ACTIVITY A> Reproduce the forum thread on the pandas DH_KEY_TOO_SMALL error below in its entirety, word for word.

SOURCE EXTRACT>
###

1

Here is the code to reproduce it:

import pandas as pd
url = 'https://info.gesundheitsministerium.gv.at/data/timeline-faelle-bundeslaender.csv'
df = pd.read_csv(url)

it fails with the following traceback:

URLError: <urlopen error [SSL: DH_KEY_TOO_SMALL] dh key too small (_ssl.c:1129)>

Here is a link to check the url. The download works from the same browser, if you embed the link on a markdown cell in Jupyter.

Any ideas to make this "just work"?

Update:

as per the question suggested by Florin C. below,

This solution solves the issue when downloading via requests:

import requests
import urllib3
requests.packages.urllib3.util.ssl_.DEFAULT_CIPHERS = 'ALL:@SECLEVEL=1'

requests.get(url)

It would be just a matter of forcing Pandas to to the same, somehow.

My Environment:

Python implementation: CPython
Python version       : 3.9.7
IPython version      : 7.28.0

requests  : 2.25.1
seaborn   : 0.11.2
json      : 2.0.9
numpy     : 1.20.3
plotly    : 5.4.0
matplotlib: 3.5.0
lightgbm  : 3.3.1
pandas    : 1.3.4

Watermark: 2.2.0
fccoelho
  • 6,012
  • 10
  • 55
  • 67
  • 1
    Looks the same as this issue: https://stackoverflow.com/questions/38015537/python-requests-exceptions-sslerror-dh-key-too-small – Florin C. Dec 01 '21 at 09:09
  • That is for downloading with requests, the error is the same. But Pandas should be able to handle this transparently. – fccoelho Dec 01 '21 at 09:14
  • Worked for me in Jupyter running on Ubuntu 18. Would a workaround of downloading the csv first then then reading it with pandas be acceptable? Otherwise I'd suggest you check your OpenSSL version - apparently the website accepts weak DH keys, but newer OpenSSL does not. – Tõnis Piip Dec 01 '21 at 09:31
  • could not reproduce the issue.. – JacoSolari Dec 01 '21 at 09:38
  • It's funny because my browser can handle it normally (which is an easy workaround), and it should be using the same OS OpenSSL version as Pandas. So I think this is a Pandas issue about how it handles SSL. requests gives the same error. – fccoelho Dec 01 '21 at 09:47
  • If you're running this in a virtual environment, then it's also possible Python is referencing an older version of OpenSSL. Check the OS OpenSSL version and the one Python is using. – Tõnis Piip Dec 01 '21 at 09:53
  • I am not on a virtualenv – fccoelho Dec 01 '21 at 18:22

1 Answers1

1

Here is a solution if you need to automate the process and don't want to have to download the csv first and then read from file.

###

TASK INPUTS>
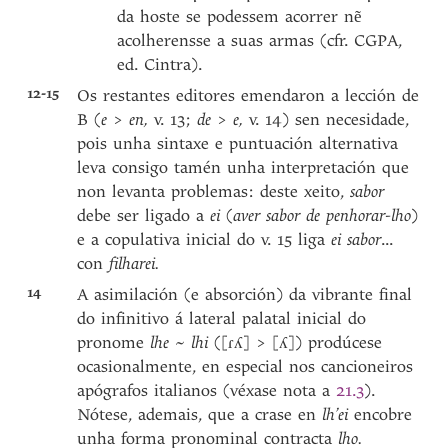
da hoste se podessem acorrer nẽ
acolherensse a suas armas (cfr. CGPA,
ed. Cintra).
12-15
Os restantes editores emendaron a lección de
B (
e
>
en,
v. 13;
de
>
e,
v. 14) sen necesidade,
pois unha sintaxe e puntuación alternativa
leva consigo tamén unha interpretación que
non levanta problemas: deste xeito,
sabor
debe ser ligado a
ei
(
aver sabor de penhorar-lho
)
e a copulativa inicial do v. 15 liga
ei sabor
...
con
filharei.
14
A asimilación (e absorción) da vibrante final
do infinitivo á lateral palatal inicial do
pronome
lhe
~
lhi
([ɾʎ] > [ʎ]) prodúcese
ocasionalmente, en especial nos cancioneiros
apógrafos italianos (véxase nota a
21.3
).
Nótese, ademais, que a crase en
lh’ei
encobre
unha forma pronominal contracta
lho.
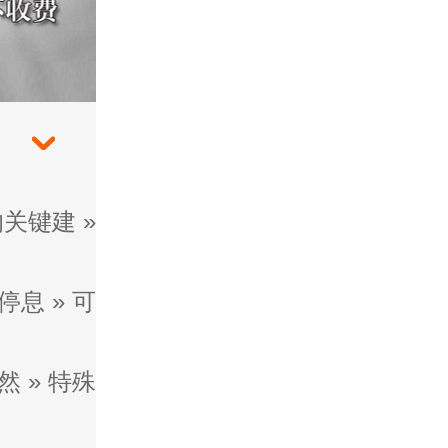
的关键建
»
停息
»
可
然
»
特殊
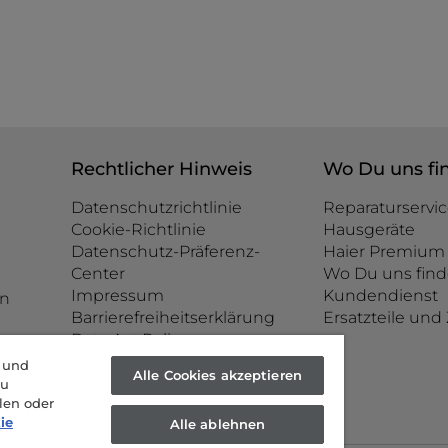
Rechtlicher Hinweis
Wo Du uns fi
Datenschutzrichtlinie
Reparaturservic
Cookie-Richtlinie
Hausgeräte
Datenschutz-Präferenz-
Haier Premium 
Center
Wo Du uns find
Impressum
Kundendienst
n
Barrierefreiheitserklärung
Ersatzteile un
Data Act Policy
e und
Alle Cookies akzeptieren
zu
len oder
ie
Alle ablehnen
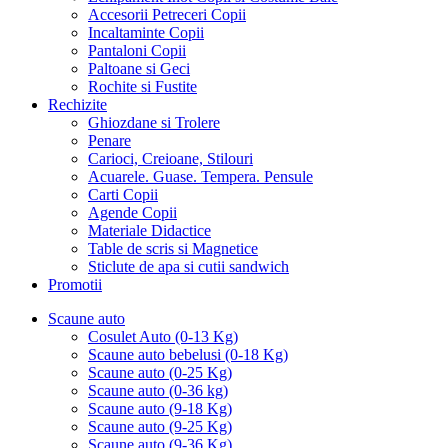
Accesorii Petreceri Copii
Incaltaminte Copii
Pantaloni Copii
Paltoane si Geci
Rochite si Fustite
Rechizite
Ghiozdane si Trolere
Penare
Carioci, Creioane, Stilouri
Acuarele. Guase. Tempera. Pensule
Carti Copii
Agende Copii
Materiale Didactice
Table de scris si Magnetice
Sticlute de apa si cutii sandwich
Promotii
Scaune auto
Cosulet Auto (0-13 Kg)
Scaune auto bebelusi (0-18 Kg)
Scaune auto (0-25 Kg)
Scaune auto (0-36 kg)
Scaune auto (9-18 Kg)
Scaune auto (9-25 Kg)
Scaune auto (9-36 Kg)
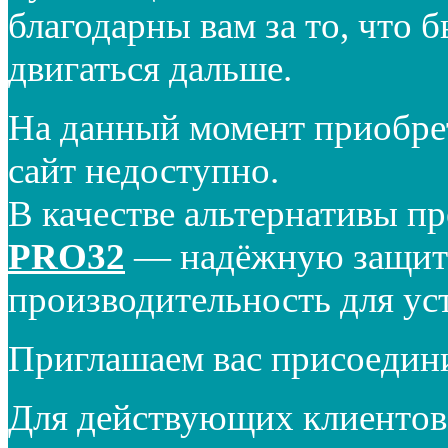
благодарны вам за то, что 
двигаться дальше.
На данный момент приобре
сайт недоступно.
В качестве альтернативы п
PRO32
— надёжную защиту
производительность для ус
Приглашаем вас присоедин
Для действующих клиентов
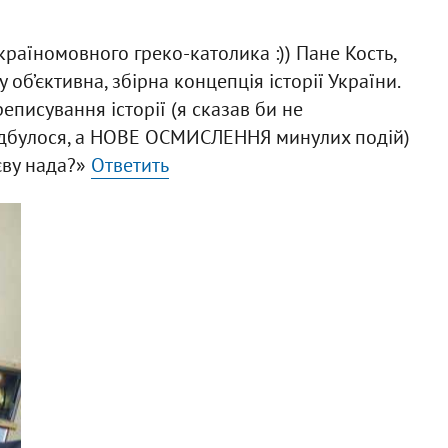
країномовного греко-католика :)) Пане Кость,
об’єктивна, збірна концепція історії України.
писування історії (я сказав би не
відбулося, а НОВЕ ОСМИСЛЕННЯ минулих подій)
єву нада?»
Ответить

###

ACTIVITY B> Output the stretch of the rows above from the line containing "країномовного греко-католика :))" through the last line of the rows, copying each line verbatim.

REPLY A>
1

Here is the code to reproduce it:

import pandas as pd
url = 'https://info.gesundheitsministerium.gv.at/data/timeline-faelle-bundeslaender.csv'
df = pd.read_csv(url)

it fails with the following traceback:

URLError: <urlopen error [SSL: DH_KEY_TOO_SMALL] dh key too small (_ssl.c:1129)>

Here is a link to check the url. The download works from the same browser, if you embed the link on a markdown cell in Jupyter.

Any ideas to make this "just work"?

Update:

as per the question suggested by Florin C. below,

This solution solves the issue when downloading via requests:

import requests
import urllib3
requests.packages.urllib3.util.ssl_.DEFAULT_CIPHERS = 'ALL:@SECLEVEL=1'

requests.get(url)

It would be just a matter of forcing Pandas to to the same, somehow.

My Environment:

Python implementation: CPython
Python version       : 3.9.7
IPython version      : 7.28.0

requests  : 2.25.1
seaborn   : 0.11.2
json      : 2.0.9
numpy     : 1.20.3
plotly    : 5.4.0
matplotlib: 3.5.0
lightgbm  : 3.3.1
pandas    : 1.3.4

Watermark: 2.2.0
fccoelho
  • 6,012
  • 10
  • 55
  • 67
  • 1
    Looks the same as this issue: https://stackoverflow.com/questions/38015537/python-requests-exceptions-sslerror-dh-key-too-small – Florin C. Dec 01 '21 at 09:09
  • That is for downloading with requests, the error is the same. But Pandas should be able to handle this transparently. – fccoelho Dec 01 '21 at 09:14
  • Worked for me in Jupyter running on Ubuntu 18. Would a workaround of downloading the csv first then then reading it with pandas be acceptable? Otherwise I'd suggest you check your OpenSSL version - apparently the website accepts weak DH keys, but newer OpenSSL does not. – Tõnis Piip Dec 01 '21 at 09:31
  • could not reproduce the issue.. – JacoSolari Dec 01 '21 at 09:38
  • It's funny because my browser can handle it normally (which is an easy workaround), and it should be using the same OS OpenSSL version as Pandas. So I think this is a Pandas issue about how it handles SSL. requests gives the same error. – fccoelho Dec 01 '21 at 09:47
  • If you're running this in a virtual environment, then it's also possible Python is referencing an older version of OpenSSL. Check the OS OpenSSL version and the one Python is using. – Tõnis Piip Dec 01 '21 at 09:53
  • I am not on a virtualenv – fccoelho Dec 01 '21 at 18:22

1 Answers1

1

Here is a solution if you need to automate the process and don't want to have to download the csv first and then read from file.

REPLY B>
країномовного греко-католика :)) Пане Кость,
об’єктивна, збірна концепція історії України.
писування історії (я сказав би не
відбулося, а НОВЕ ОСМИСЛЕННЯ минулих подій)
єву нада?»
Ответить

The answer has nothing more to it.